Prompt: Using the entries below, output exactly the lines from the one containing "Every image in" through the final line, both included, and no others.
Start of Supplied material
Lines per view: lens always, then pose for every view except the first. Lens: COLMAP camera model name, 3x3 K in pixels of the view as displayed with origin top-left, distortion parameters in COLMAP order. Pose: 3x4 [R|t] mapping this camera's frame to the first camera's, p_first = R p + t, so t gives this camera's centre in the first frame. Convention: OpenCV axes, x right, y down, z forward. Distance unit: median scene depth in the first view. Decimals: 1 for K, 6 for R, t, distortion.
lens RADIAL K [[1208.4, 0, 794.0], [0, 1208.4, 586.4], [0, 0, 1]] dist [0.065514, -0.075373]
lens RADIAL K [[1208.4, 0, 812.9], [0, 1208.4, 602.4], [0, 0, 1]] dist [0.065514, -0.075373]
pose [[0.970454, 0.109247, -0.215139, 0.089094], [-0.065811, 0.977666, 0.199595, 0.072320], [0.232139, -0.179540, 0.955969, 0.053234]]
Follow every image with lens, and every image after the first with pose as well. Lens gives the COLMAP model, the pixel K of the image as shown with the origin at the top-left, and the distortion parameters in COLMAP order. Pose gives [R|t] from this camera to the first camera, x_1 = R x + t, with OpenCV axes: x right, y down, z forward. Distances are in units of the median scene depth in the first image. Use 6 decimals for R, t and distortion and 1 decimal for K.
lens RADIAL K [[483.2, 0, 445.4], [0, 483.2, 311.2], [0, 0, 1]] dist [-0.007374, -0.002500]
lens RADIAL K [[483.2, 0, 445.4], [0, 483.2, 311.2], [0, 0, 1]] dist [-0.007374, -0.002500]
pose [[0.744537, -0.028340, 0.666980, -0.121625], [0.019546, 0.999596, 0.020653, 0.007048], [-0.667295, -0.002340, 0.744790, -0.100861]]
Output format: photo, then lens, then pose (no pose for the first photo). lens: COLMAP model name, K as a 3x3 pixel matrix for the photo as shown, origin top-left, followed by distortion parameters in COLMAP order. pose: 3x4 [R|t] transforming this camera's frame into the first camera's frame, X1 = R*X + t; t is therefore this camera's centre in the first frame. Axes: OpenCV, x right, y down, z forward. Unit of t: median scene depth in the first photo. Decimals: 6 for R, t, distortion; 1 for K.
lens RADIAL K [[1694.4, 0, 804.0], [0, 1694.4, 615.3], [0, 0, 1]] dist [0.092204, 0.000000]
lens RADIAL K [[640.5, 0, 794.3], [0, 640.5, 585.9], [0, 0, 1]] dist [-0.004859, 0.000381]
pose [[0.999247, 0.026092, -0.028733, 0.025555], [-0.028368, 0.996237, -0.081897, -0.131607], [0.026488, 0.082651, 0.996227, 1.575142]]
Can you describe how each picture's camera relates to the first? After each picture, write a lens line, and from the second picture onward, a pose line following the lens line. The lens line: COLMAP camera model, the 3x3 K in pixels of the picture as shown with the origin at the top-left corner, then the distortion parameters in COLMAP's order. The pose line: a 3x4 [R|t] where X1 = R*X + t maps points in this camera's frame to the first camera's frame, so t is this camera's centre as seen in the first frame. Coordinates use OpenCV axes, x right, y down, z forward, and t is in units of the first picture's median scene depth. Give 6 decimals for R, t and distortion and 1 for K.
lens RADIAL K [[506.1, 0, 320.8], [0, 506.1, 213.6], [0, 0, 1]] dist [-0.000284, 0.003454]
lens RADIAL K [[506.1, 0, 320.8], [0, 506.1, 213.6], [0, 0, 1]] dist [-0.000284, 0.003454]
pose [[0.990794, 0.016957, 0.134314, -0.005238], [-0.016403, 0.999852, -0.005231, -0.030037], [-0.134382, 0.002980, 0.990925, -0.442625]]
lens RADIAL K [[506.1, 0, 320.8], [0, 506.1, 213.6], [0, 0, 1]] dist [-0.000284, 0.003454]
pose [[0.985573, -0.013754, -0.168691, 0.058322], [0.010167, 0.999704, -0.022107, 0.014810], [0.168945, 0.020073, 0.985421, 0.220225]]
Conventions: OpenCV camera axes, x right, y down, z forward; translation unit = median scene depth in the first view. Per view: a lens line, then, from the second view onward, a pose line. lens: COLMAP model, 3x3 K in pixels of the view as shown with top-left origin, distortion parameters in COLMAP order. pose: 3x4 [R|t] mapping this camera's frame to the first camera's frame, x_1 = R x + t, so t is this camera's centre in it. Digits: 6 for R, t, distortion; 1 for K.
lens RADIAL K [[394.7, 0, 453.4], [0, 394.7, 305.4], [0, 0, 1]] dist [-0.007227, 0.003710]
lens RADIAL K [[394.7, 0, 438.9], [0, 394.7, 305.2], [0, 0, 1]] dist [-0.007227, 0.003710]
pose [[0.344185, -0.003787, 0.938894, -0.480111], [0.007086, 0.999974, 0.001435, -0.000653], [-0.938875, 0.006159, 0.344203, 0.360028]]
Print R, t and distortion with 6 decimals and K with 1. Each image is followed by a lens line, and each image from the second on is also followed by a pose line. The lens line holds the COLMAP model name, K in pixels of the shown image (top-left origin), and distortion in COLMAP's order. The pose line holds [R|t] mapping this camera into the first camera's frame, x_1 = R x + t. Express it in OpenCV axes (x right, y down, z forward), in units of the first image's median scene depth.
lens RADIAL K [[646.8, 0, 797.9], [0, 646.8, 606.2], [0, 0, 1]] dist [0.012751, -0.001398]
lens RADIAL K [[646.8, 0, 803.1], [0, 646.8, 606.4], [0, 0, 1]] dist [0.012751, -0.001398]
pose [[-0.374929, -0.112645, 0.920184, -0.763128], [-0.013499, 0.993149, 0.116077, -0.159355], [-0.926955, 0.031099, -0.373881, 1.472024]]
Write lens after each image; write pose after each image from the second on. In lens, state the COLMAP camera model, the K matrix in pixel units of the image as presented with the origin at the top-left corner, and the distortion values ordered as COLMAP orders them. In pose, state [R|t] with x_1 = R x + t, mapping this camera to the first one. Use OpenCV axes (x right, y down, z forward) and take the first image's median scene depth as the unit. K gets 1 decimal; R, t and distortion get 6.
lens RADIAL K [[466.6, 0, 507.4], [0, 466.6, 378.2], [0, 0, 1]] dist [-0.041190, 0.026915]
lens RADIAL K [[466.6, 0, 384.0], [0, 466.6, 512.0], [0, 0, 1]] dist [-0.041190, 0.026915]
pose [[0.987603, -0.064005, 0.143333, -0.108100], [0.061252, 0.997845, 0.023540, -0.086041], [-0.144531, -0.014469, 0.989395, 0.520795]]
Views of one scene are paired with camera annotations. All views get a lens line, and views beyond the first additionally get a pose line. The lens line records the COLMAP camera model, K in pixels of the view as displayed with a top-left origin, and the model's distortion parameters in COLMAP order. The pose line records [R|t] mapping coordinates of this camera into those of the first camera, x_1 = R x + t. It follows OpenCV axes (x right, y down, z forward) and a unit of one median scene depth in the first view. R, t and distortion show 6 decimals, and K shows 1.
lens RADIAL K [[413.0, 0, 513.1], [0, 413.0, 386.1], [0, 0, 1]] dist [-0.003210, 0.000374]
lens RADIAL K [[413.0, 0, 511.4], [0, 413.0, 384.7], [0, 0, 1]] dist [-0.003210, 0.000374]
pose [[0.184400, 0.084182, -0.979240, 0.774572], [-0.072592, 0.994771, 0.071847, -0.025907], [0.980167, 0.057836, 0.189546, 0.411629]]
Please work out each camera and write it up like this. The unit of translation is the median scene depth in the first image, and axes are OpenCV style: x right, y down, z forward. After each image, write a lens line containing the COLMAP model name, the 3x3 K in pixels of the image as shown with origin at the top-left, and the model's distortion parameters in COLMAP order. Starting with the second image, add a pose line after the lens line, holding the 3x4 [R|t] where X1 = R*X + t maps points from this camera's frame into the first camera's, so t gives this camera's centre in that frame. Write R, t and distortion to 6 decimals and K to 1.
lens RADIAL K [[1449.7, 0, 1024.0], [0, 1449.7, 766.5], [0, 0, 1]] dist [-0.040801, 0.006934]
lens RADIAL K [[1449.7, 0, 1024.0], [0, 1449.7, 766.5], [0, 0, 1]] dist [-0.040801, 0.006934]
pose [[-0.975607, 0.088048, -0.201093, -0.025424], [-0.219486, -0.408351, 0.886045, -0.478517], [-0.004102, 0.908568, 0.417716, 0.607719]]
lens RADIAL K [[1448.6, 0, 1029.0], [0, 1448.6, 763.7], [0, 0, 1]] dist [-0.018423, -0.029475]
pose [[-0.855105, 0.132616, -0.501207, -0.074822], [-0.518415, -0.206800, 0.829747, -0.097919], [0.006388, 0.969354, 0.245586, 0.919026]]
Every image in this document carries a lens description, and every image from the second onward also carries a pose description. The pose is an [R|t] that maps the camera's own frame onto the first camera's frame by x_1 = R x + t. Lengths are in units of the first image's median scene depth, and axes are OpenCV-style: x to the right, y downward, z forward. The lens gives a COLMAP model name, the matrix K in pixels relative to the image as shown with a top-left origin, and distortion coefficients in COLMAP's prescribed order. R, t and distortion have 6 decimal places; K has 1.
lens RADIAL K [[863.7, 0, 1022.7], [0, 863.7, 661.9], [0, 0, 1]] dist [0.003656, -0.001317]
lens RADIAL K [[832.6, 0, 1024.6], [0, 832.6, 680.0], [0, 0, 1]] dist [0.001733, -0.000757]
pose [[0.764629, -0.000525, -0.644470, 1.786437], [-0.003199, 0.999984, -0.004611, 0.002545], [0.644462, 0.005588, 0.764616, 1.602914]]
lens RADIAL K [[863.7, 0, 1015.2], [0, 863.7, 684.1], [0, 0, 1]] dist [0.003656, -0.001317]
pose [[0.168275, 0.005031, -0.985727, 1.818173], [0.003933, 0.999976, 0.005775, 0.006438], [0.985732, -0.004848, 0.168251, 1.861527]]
End of Supplied material
Written response:
Every image in this document carries a lens description, and every image from the second onward also carries a pose description. The pose is an [R|t] that maps the camera's own frame onto the first camera's frame by x_1 = R x + t. Lengths are in units of the first image's median scene depth, and axes are OpenCV-style: x to the right, y downward, z forward. The lens gives a COLMAP model name, the matrix K in pixels relative to the image as shown with a top-left origin, and distortion coefficients in COLMAP's prescribed order. R, t and distortion have 6 decimal places; K has 1.
lens RADIAL K [[863.7, 0, 1022.7], [0, 863.7, 661.9], [0, 0, 1]] dist [0.003656, -0.001317]
lens RADIAL K [[832.6, 0, 1024.6], [0, 832.6, 680.0], [0, 0, 1]] dist [0.001733, -0.000757]
pose [[0.764629, -0.000525, -0.644470, 1.786437], [-0.003199, 0.999984, -0.004611, 0.002545], [0.644462, 0.005588, 0.764616, 1.602914]]
lens RADIAL K [[863.7, 0, 1015.2], [0, 863.7, 684.1], [0, 0, 1]] dist [0.003656, -0.001317]
pose [[0.168275, 0.005031, -0.985727, 1.818173], [0.003933, 0.999976, 0.005775, 0.006438], [0.985732, -0.004848, 0.168251, 1.861527]]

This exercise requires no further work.